● **Work instruction**:
Could you condense the paragraph beginning "Having organised a symposium" in the research project description below into a short list that keeps its main facts?

● **Extract**:
Châteaux and museums in Europe: an artistic heritage in the face of war (19th-20th century)

Duration: 2022-...

Having organised a symposium devoted to the protection of the Île-de-France heritage during the Second World War (« Les châteaux-musées franciliens et la guerre : une protection stratégique (1939-1945) », 3 et 4 juin 2021) and a first mission to Germany to collect information from the private archives of Count Franz Wolff Metternich (1893-1978), the Palace of Versailles and its Research Centre are continuing their investigations into the history of artistic heritage in times of war. Starting with Versailles, it will conduct a vast investigation into the conditions that French and European châteaux and museums experienced during these complex periods, from the end of the Napoleonic Empire to the Second World War.

● **Input data**:

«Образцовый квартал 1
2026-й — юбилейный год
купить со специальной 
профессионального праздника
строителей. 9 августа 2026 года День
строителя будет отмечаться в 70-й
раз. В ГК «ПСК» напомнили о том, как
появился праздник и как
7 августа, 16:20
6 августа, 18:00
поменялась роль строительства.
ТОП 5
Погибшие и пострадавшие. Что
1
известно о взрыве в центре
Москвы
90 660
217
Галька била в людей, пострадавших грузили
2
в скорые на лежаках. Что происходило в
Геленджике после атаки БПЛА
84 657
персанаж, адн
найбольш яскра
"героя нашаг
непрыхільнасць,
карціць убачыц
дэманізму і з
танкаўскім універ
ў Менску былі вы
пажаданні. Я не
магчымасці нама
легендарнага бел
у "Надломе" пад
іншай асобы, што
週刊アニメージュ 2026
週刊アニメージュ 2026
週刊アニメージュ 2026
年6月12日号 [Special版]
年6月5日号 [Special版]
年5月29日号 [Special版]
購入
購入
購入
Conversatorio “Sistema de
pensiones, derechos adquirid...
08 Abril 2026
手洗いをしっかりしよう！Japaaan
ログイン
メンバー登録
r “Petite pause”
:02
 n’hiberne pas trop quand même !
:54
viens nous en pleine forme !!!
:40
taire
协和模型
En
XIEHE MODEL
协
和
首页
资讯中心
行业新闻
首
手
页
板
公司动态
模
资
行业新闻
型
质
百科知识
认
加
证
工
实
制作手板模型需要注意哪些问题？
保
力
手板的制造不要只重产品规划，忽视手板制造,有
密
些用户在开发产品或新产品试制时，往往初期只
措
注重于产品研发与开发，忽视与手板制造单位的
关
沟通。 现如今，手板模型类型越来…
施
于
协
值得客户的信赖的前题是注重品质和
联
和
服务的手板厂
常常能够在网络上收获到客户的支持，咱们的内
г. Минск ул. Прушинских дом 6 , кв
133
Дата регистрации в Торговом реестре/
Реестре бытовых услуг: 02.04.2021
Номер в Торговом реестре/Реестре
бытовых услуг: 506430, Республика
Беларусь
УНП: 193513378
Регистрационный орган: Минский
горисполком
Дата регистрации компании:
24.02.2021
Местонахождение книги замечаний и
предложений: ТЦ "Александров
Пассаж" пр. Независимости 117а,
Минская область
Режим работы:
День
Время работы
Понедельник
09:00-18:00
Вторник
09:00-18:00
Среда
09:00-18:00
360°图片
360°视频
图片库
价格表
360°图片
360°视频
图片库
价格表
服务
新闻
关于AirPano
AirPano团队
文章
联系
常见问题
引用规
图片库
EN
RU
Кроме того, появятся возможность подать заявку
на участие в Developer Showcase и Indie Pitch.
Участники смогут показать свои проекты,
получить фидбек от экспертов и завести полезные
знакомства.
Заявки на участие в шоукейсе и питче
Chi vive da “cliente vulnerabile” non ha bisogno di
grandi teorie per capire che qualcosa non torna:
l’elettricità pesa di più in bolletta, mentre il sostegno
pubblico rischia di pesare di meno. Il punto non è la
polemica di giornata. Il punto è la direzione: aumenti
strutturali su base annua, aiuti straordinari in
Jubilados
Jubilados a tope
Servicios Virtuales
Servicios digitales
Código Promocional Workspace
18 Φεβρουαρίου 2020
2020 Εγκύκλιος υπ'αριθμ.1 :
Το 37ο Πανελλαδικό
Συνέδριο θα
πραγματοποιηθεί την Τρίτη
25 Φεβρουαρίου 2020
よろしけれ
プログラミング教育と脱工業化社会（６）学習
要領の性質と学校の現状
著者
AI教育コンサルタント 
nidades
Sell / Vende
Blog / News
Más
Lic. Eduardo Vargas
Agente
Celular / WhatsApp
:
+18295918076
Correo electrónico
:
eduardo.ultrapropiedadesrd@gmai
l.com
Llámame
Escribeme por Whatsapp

● **Answer below**:
- The Palace of Versailles and its Research Centre held a symposium on protecting Île-de-France heritage during the Second World War (June 3–4, 2021).
- They made a first mission to Germany to gather information from the private archives of Count Franz Wolff Metternich (1893–1978).
- They are continuing to research the history of artistic heritage in wartime.
- Starting with Versailles, they will investigate the conditions French and European châteaux and museums faced from the end of the Napoleonic Empire to the Second World War.